Sometimes, we think we have sports all figured out. We have access to more statistics and metrics than ever before. We talk about sports all the time because we like them so much. It is all great, but that combination also makes it easy for us to speak in certainties when there are none.

Anything can happen, even the most unexpected thing. Even Phil Mickelson, supposedly washed up, becoming the oldest champion in golf’s long history of major championships.

Mickelson is a crowd favorite, now more than ever. There is also an abundance of anecdotal evidence that he’s not always been the nicest of guys. Yet there were enough people happy for him here, appreciative of what he’s given the game and how he deserved this crazy old weekend, when he outlasted a physical marvel in Brooks Koepka and a spry course magician in Louis Oosthuizen and won by two.
 
His wife Amy wasn’t there and they shared a tender phone call soon enough, one that conjured memories of their emotional celebration after winning the Masters in 2010, as Amy battled breast cancer.

They’ll talk about this win for a long time, as they should.

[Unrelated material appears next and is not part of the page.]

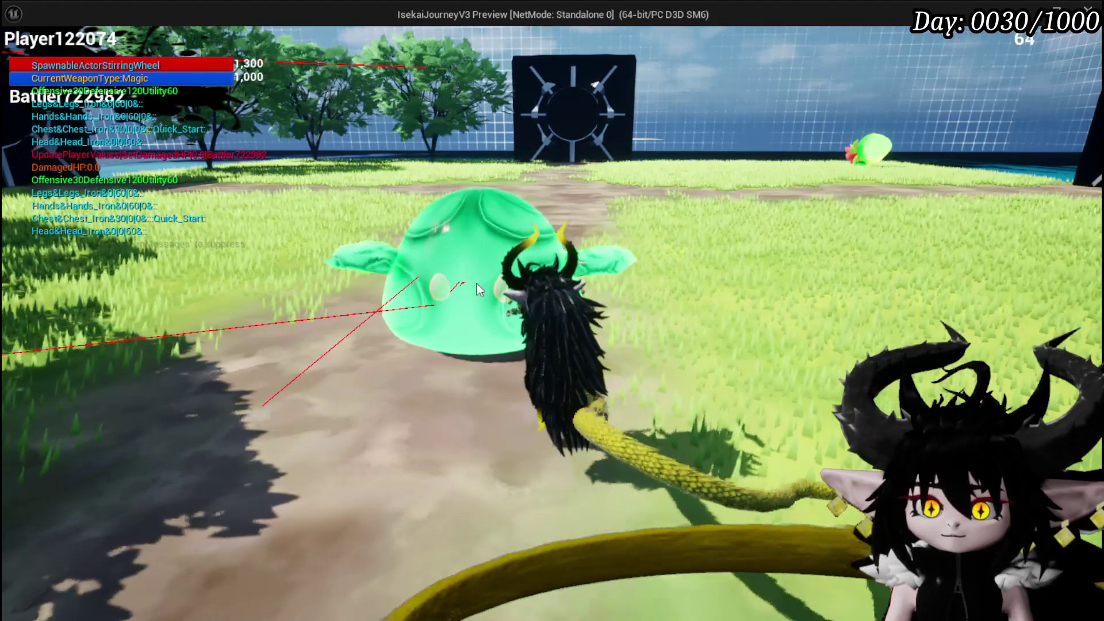
{"action": "left_click", "coordinate": [426, 302]}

It took a century-and-a-half for a 50-year-old to win a major. Who knows how long before it happens again?

Of all the hugs, all the conversations, all the interactions Mickelson had at the end of that dramatic round, one with flanking, roaring, reveling crowds, there was another with special poignancy.

On his walk to the scorer’s tent, Mickelson passed by his coach, who said just one thing. “Knew you could do it,” grinned Andrew Getson.

Few others did. But that didn’t matter.
 
Here’s what others have said …

Jon Rahm, Golfer: “He’s been on tour as long as I’ve been alive. For him to keep that willingness to play and compete and practice, it’s truly admirable.”

Louis Oosthuizen, Golfer: “It was like the Phil that I remember watching just when I turned pro, and it was great to see. I mean, what an achievement to win a major at 50 years old, and he deserves all of that today.”

Mark Blackburn, Golf Digest: “He’s so resilient to the ‘failure’ of all those second place finishes that he clearly has figured out how to spin them as positives in his mind so they don’t hold him back. That is a powerful superpower.”